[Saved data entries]
○ ○ ○ ○ ○ ○ ○

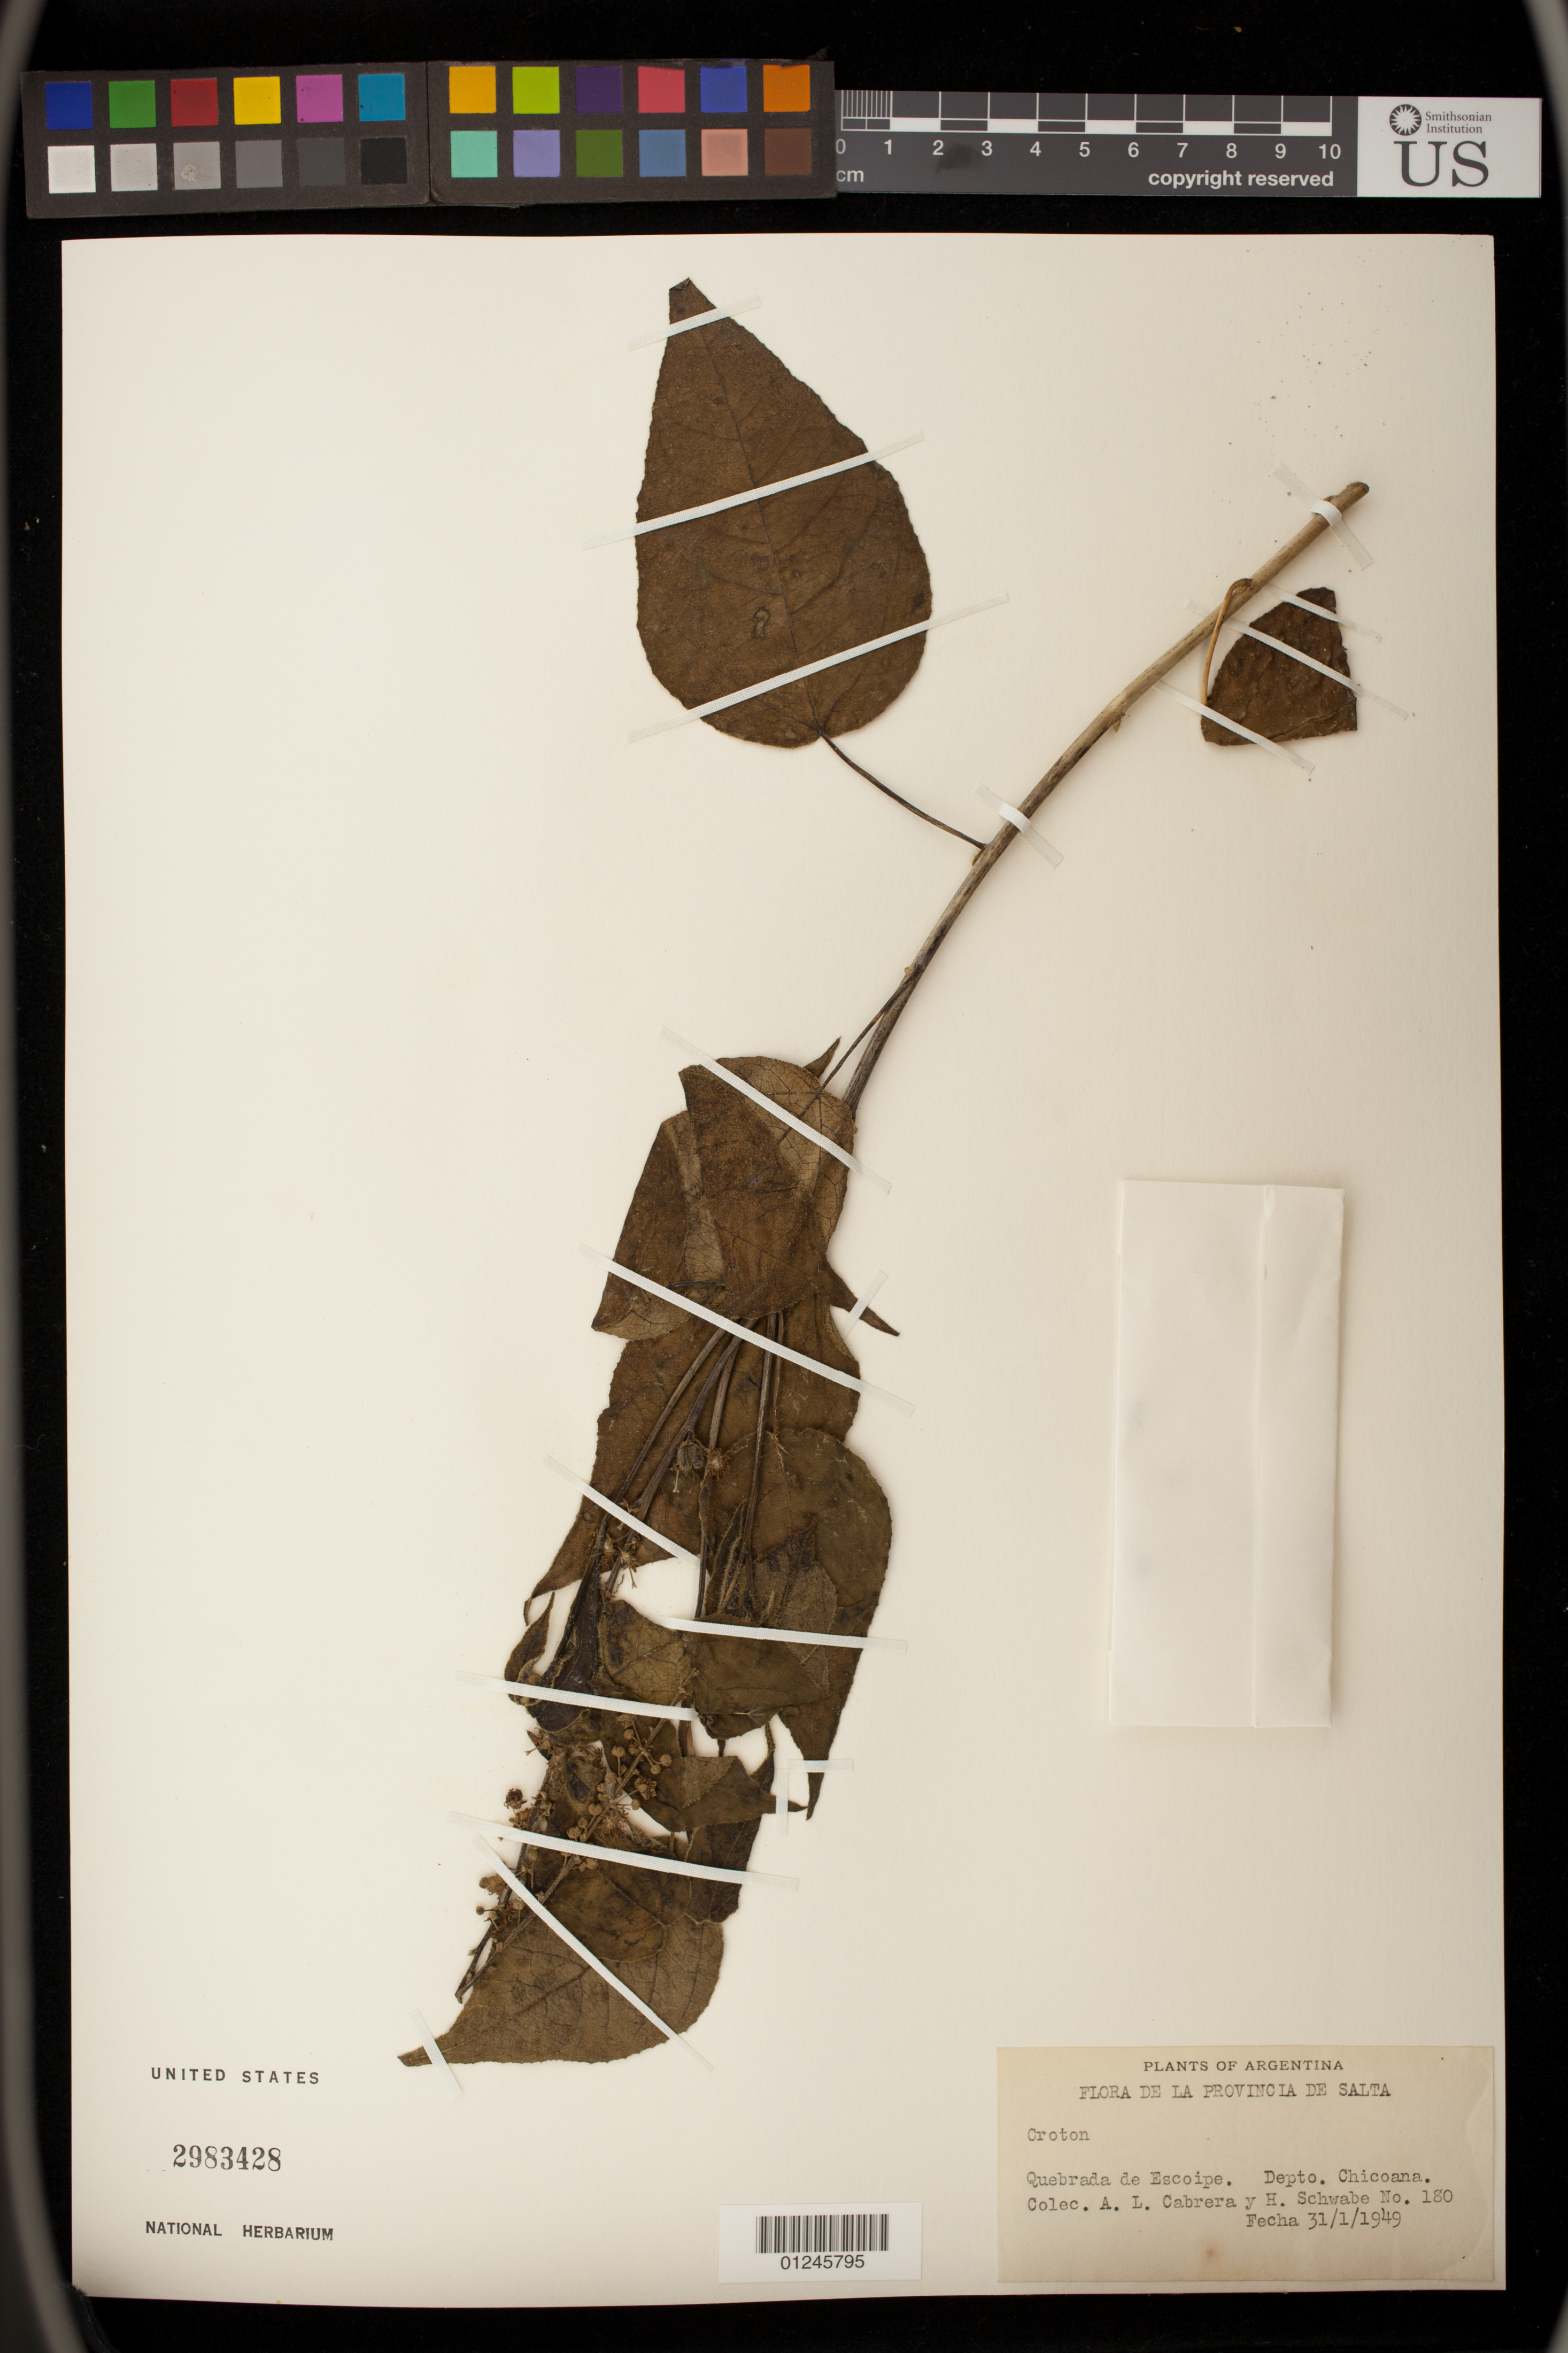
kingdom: Plantae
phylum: Tracheophyta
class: Magnoliopsida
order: Malpighiales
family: Euphorbiaceae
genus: Croton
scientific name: Croton saltensis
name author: Griseb.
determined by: Berry, Paul E.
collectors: A. L. Cabrera & H. Schwabe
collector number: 180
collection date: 1949-01-31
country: Argentina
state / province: Salta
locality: Quaebrada de Escoipe. Depto. Chicoana.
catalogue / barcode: US 2983428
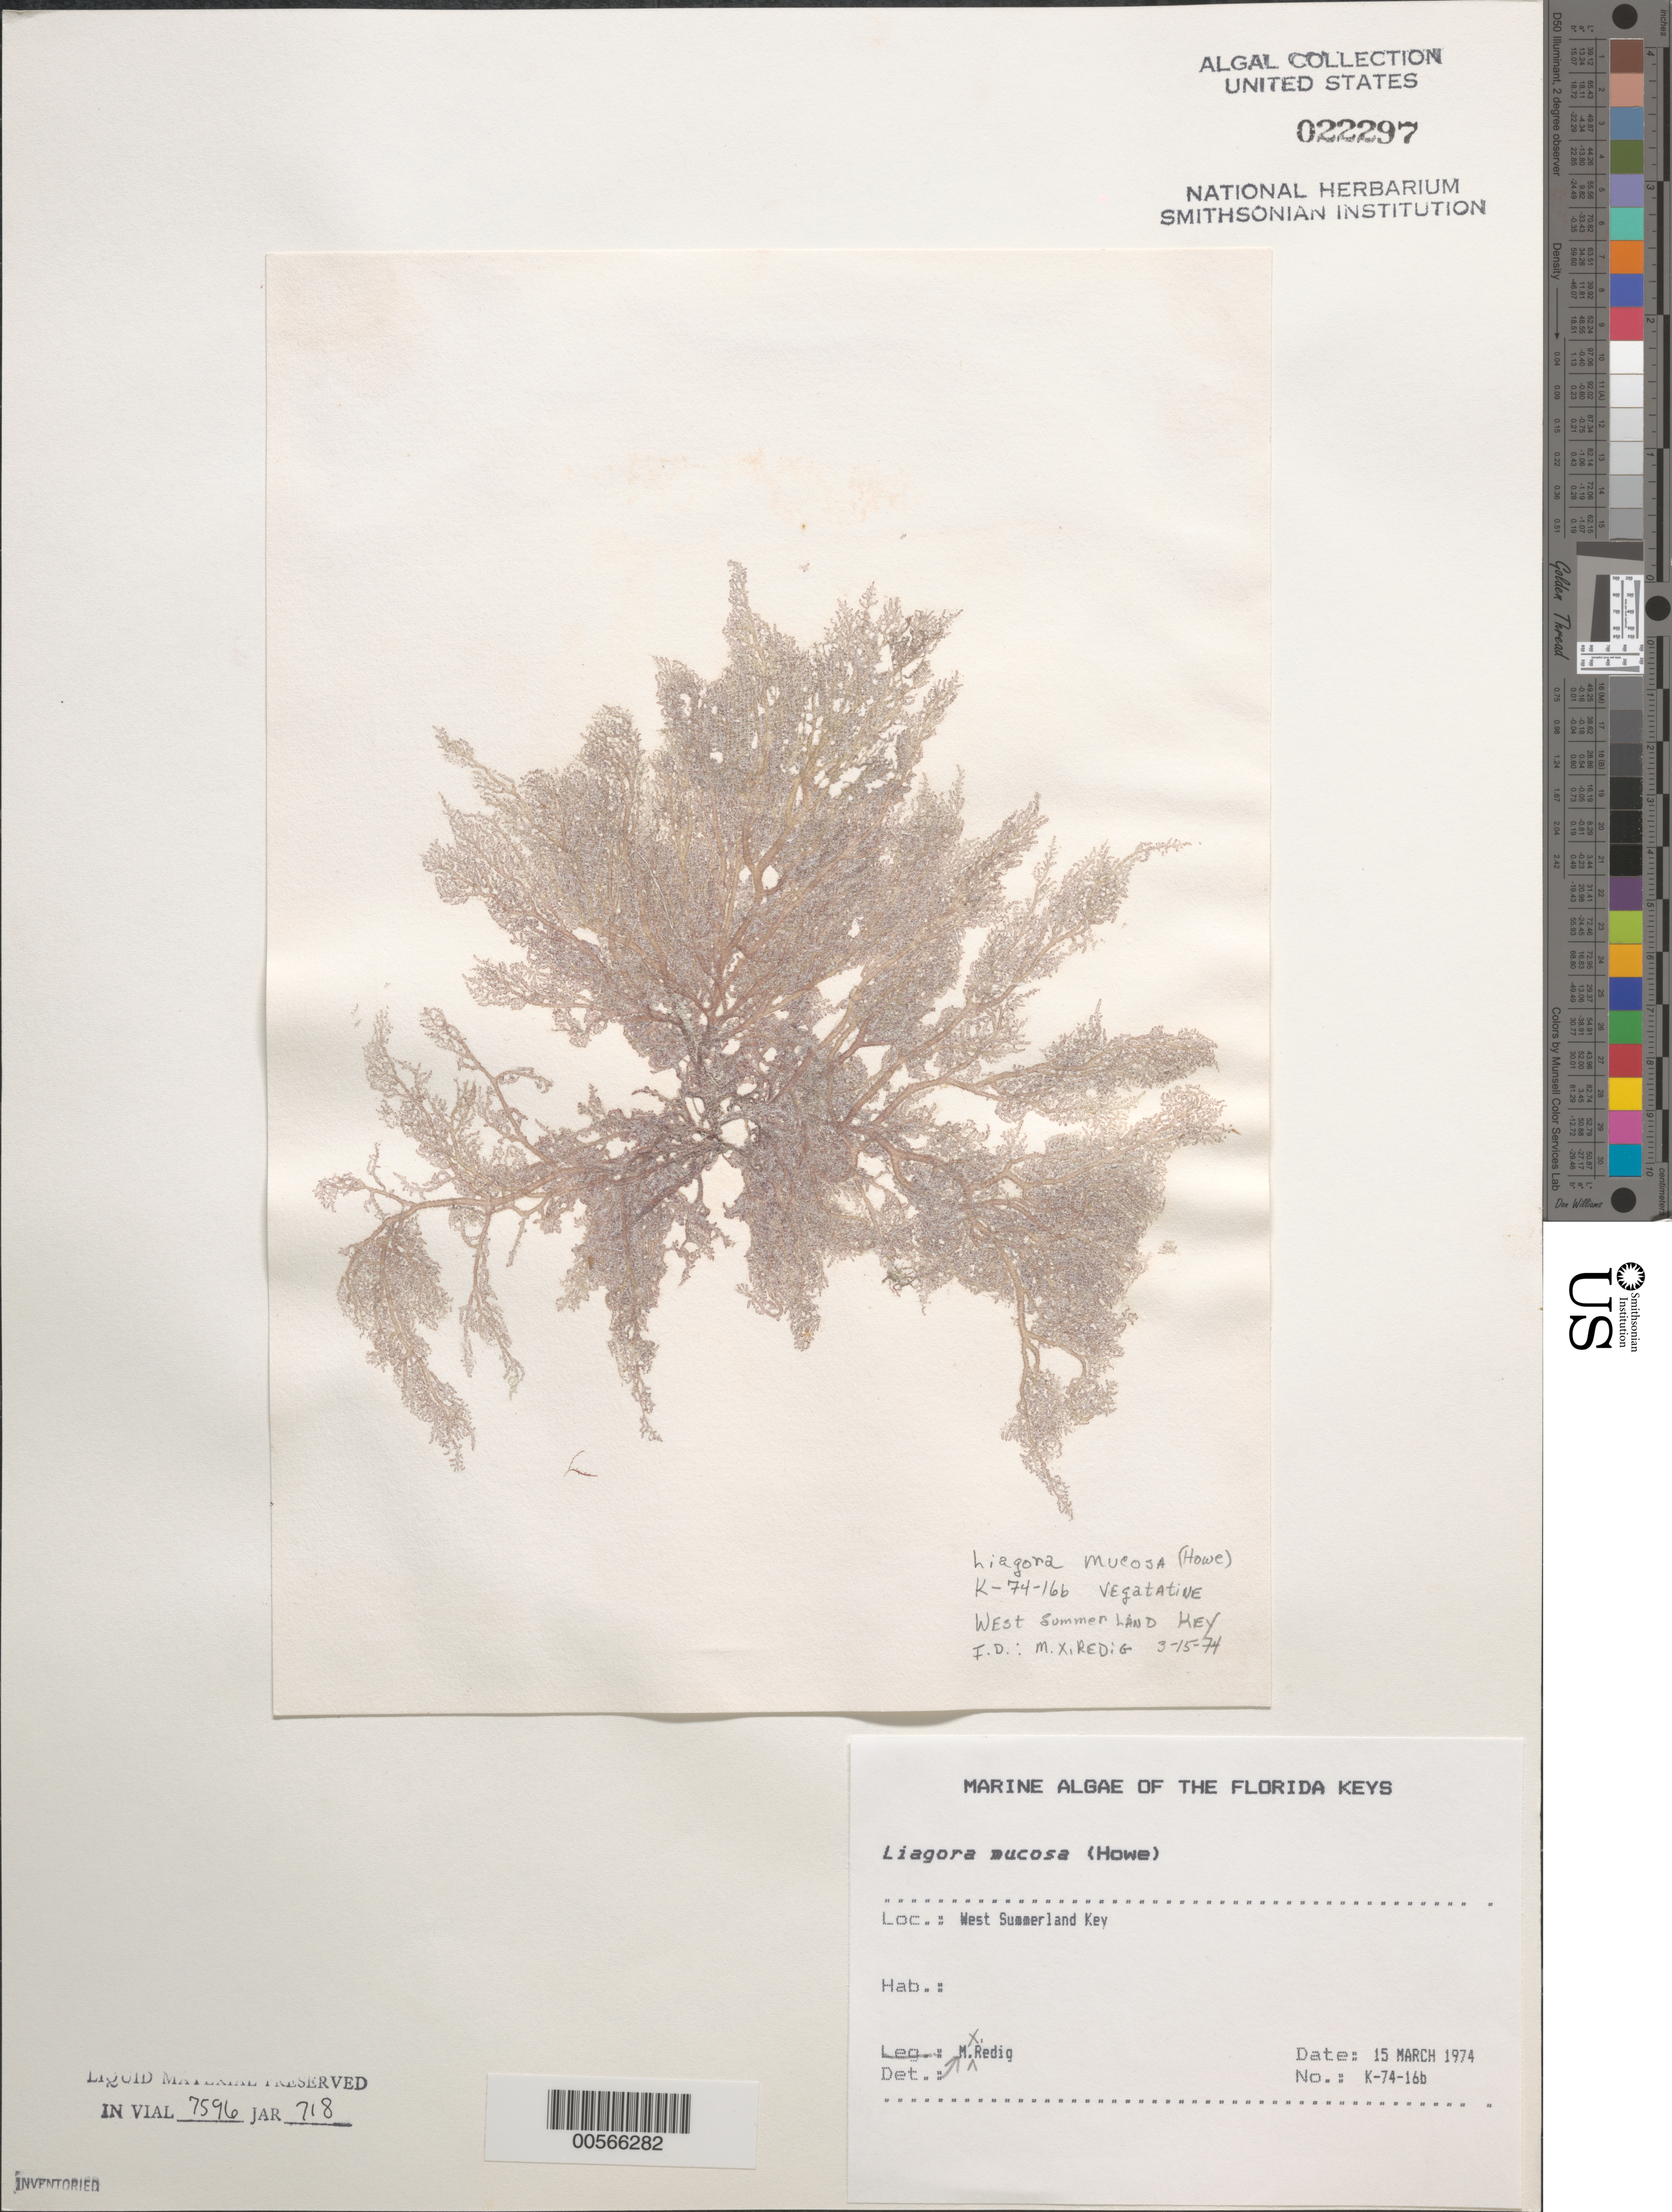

○ ○ ○ ○ ○ ○ ○

REQUIREMENTS
Update the entries by replacing "collectors" with "collected by" and leaving every other part unchanged. Omit the pictures from your answer.

RESPONSE TO THIS EXERCISE
kingdom: Plantae
phylum: Tracheophyta
class: Magnoliopsida
order: Malpighiales
family: Euphorbiaceae
genus: Croton
scientific name: Croton saltensis
name author: Griseb.
determined by: Berry, Paul E.
collected by: A. L. Cabrera & H. Schwabe
collector number: 180
collection date: 1949-01-31
country: Argentina
state / province: Salta
locality: Quaebrada de Escoipe. Depto. Chicoana.
catalogue / barcode: US 2983428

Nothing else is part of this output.